» **Passage to read**
Start of Block
Papers by Author: Uwe Vogt

Abstract: High strength aluminum blanks can be obtained by grain-refinement due to an Accumulativ Roll Bonding (ARB) process, in which two sheets are iteratively brushed, stacked on top of each other and subsequently rolled together. The high shear stresses during the rolling cycles result in an ultrafine-grained microstructure with an average grain size ranging between 200 to 1000 nm. Whereas the grain-refinement causes a drastically increased strength of the aluminum material, the formability of the ARB-blanks made of industrially used aluminum alloys such as the AA6016 deteriorates to the same degree as the strength rises. In this context, a local heat treatment of the ARB-blank reducing the material’s strength and increasing its ductility in specific zones will allow to recover the blank’s formability again. The research work presented in this paper studies the microstructural effects of a short-term heat treatment on the mechanical properties of ARB-blanks made of AA6016. Experimental investigations including hardness measurements, tensile tests as well as microscopic analyses show that heat treatments of only several seconds already result in significant increases of the material’s ductility and decreases of the material’s strength. By applying these microstructural mechanisms in terms of a specific heat treatment layout, functional gradients of strength and ductility adapted to the succeeding forming operation can be setup significantly enhancing the ARB-blank’s formability.

Abstract: Tailored Heat Treated Blanks (THTB) are blanks that exhibit locally different strength specifically optimized for the succeeding forming process. The strength distribution is set by a local, short-term heat treatment modifying the mechanical properties of the material. Hence, THTB allow enhancing forming limits significantly leading to shorter and more robust manufacture process chains. In order to qualify the use of THTB under quasi series conditions, the interdependencies of the blank’s local heat treatment and the entire process chain of the car body manufacture have to be analyzed. In this respect, the impact of a short-term heat treatment on the mechanical properties of AA6181PX, a commonly used aluminum alloy in today’s car bodies, was studied. Also the influence of a short-term heat treatment on the coil lubricant, usually already applied by the material supplier, was given a closer look. Based on these experiments process restrictions for the application of THTB in an industrial automotive environment were derived and a process window for the THTB design was set up. In conclusion, strategies were defined how to enhance the found process boundaries leading to a more robust process window.
End of Block
» **Record extracts**
Start of Block
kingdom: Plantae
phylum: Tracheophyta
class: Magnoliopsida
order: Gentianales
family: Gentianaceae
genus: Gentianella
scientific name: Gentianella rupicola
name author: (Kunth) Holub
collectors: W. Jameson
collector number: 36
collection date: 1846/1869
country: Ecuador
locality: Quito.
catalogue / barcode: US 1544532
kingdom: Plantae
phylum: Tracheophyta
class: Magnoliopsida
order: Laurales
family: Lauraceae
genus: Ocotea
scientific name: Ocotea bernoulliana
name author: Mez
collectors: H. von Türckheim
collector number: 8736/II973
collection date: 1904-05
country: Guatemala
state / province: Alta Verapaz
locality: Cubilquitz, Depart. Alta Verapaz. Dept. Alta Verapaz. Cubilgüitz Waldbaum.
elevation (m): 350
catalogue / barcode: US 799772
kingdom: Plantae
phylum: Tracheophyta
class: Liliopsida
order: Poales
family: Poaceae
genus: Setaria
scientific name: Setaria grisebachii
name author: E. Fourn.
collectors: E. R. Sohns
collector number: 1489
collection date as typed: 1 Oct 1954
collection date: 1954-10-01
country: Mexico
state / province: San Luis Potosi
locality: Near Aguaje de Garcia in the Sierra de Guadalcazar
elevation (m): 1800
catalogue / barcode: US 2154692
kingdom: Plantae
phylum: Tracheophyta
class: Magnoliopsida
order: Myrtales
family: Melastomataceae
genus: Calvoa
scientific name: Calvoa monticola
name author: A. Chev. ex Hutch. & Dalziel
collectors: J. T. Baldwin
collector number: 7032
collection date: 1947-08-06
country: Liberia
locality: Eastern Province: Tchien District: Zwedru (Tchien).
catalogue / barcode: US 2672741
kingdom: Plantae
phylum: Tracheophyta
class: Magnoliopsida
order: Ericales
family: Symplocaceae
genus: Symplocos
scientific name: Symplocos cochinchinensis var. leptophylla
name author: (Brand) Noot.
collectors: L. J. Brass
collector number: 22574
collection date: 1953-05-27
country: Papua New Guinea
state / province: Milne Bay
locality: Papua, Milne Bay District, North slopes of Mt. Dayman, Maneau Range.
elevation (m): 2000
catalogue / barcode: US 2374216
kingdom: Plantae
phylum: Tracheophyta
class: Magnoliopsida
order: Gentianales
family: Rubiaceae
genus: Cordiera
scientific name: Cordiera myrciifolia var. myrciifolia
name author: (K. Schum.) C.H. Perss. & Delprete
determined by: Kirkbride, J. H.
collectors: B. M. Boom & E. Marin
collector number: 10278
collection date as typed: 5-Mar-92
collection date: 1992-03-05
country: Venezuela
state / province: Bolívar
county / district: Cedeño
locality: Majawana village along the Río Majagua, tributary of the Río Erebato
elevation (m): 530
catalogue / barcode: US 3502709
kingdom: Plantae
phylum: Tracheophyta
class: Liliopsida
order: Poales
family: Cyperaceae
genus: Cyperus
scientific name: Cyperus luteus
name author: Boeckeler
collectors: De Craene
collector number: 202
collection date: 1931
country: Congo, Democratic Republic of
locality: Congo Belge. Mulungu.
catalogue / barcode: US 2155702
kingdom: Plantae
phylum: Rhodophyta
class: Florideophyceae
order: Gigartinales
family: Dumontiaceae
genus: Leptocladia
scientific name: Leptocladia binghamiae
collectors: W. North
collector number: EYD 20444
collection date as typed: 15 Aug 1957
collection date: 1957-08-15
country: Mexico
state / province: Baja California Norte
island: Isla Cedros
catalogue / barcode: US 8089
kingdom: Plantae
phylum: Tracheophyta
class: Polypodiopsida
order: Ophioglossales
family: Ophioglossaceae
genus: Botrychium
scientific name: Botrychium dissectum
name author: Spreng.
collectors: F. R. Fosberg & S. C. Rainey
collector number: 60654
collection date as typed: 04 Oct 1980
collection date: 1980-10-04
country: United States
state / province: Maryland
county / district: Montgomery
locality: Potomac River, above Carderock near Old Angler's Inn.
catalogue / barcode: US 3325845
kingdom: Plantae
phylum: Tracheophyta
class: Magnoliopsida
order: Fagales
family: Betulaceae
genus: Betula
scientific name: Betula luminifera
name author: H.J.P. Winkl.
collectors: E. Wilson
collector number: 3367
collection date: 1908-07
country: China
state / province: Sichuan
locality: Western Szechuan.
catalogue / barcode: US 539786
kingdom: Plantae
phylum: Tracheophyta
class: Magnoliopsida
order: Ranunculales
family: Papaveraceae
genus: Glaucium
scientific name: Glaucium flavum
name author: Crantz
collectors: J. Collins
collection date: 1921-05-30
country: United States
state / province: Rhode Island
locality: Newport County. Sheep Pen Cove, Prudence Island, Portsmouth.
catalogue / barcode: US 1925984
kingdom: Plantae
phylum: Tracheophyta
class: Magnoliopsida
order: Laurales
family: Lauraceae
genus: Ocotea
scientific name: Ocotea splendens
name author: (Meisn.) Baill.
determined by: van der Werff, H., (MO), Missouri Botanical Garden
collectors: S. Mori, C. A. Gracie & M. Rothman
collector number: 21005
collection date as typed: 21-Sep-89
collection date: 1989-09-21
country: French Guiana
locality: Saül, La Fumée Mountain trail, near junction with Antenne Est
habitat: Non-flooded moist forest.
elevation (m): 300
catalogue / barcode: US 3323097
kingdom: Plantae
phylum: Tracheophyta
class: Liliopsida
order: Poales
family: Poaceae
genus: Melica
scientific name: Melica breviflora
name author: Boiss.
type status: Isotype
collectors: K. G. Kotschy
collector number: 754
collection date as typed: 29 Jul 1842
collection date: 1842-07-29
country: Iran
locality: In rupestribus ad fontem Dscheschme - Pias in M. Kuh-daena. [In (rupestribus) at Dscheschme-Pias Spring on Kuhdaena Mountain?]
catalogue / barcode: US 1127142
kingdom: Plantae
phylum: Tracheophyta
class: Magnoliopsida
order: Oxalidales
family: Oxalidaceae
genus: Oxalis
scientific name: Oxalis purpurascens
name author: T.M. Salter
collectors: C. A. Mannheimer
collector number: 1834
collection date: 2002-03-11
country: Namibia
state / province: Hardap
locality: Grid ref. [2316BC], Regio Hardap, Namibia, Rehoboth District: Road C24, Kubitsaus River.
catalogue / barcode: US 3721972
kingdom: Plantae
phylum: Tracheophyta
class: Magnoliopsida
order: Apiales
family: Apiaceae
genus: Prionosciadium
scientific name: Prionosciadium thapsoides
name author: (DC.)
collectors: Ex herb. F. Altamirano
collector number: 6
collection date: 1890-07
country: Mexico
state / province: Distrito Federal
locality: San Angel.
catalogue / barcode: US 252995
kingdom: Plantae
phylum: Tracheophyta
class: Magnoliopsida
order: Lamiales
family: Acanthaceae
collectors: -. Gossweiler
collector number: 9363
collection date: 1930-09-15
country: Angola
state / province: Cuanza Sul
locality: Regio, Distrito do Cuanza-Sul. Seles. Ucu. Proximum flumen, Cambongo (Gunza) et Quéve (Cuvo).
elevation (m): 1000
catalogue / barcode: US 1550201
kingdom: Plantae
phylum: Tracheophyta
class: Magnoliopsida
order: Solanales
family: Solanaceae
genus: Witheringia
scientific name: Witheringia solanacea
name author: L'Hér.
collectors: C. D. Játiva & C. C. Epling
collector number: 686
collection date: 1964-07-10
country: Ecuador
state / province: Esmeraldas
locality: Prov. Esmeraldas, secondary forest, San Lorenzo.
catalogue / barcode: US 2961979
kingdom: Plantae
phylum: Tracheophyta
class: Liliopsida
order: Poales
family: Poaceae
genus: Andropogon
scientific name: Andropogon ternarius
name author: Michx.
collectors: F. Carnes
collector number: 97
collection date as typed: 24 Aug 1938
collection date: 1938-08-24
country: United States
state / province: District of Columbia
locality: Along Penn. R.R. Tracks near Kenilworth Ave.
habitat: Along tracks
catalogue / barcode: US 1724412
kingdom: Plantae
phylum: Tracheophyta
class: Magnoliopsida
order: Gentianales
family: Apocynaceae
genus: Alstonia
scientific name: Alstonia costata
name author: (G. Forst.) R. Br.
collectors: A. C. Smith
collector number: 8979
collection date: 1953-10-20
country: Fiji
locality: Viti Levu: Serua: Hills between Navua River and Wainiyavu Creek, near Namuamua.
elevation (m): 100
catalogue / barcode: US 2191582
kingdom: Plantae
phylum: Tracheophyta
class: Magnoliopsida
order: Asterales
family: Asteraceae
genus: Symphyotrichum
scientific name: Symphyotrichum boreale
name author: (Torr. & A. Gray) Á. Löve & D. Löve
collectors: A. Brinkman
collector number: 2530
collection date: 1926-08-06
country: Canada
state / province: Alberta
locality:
End of Block
» **What is being asked**
According to the first abstract above, why do ARB-blanks reach such high strength? Answer in one to three sentences.

» **Solved exercise**
During the rolling cycles of the Accumulative Roll Bonding process, high shear stresses produce an ultrafine-grained microstructure with an average grain size between 200 and 1000 nm. This grain refinement drastically increases the strength of the aluminum material.